WHAT YOU ARE ASKED TO DO
Please write out, word for word, the part of the Couch Potato investor text below starting with "The Couch Potato investor" and going on through "Couch Potato portfolio.".

PAGE EXCERPT below:

The Couch Potato investor
Avrom Digance holds low-cost index funds in his TFSA and wants to test drive the Couch Potato strategy for a few years
Avrom Digance holds low-cost index funds in his TFSA and wants to test drive the Couch Potato strategy for a few years
“I don’t use my TFSA for short-term savings,” says Avrom Digance. “I’m a do-it-yourselfer, and for me the TFSA’s power is as a retirement savings vehicle.” Digance, a health-care worker in Vancouver, has $4,300 in his TFSA, mostly in TD e-Series index funds, which MoneySense has long recommended for building a Couch Potato portfolio.
While Digance admits that his TFSA holdings are small, that’s because it’s only been up and running since February. “My plan is to test drive the Couch Potato strategy for five years. As it grows, I plan to use it as collateral for borrowing money to invest in dividend-paying stocks outside my TFSA,” says Digance, who writes a blog at DividendNinja.com. “I’m 45, so I feel I have to make up for lost time with my investments. I’m willing to use a bit of leverage to do so, but no speculative stocks.”

End of PAGE EXCERPT.
EXTRACTED RECORDS below:

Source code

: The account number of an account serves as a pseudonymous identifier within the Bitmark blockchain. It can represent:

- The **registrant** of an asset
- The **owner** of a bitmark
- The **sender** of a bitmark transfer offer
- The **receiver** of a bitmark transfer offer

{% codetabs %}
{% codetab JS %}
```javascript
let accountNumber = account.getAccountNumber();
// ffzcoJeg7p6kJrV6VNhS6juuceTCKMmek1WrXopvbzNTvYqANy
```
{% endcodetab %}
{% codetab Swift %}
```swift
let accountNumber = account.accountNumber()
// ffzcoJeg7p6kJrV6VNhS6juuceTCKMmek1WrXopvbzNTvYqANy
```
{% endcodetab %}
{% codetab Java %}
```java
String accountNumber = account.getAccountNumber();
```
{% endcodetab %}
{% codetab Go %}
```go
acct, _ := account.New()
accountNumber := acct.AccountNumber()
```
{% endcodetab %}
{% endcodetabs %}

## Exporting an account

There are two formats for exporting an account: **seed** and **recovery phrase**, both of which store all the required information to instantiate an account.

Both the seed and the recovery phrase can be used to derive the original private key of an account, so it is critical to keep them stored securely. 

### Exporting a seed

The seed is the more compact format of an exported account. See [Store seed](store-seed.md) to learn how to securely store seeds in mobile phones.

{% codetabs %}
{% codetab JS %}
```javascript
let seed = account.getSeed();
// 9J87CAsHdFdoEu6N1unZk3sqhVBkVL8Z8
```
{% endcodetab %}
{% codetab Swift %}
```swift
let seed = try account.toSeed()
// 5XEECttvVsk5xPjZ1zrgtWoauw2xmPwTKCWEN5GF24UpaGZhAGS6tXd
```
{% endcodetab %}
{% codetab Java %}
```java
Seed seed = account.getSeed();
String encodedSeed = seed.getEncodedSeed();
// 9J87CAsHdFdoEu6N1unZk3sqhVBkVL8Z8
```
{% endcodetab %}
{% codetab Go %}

End of EXTRACTED RECORDS.

TASK SOLUTION
The Couch Potato investor
Avrom Digance holds low-cost index funds in his TFSA and wants to test drive the Couch Potato strategy for a few years
Avrom Digance holds low-cost index funds in his TFSA and wants to test drive the Couch Potato strategy for a few years
“I don’t use my TFSA for short-term savings,” says Avrom Digance. “I’m a do-it-yourselfer, and for me the TFSA’s power is as a retirement savings vehicle.” Digance, a health-care worker in Vancouver, has $4,300 in his TFSA, mostly in TD e-Series index funds, which MoneySense has long recommended for building a Couch Potato portfolio.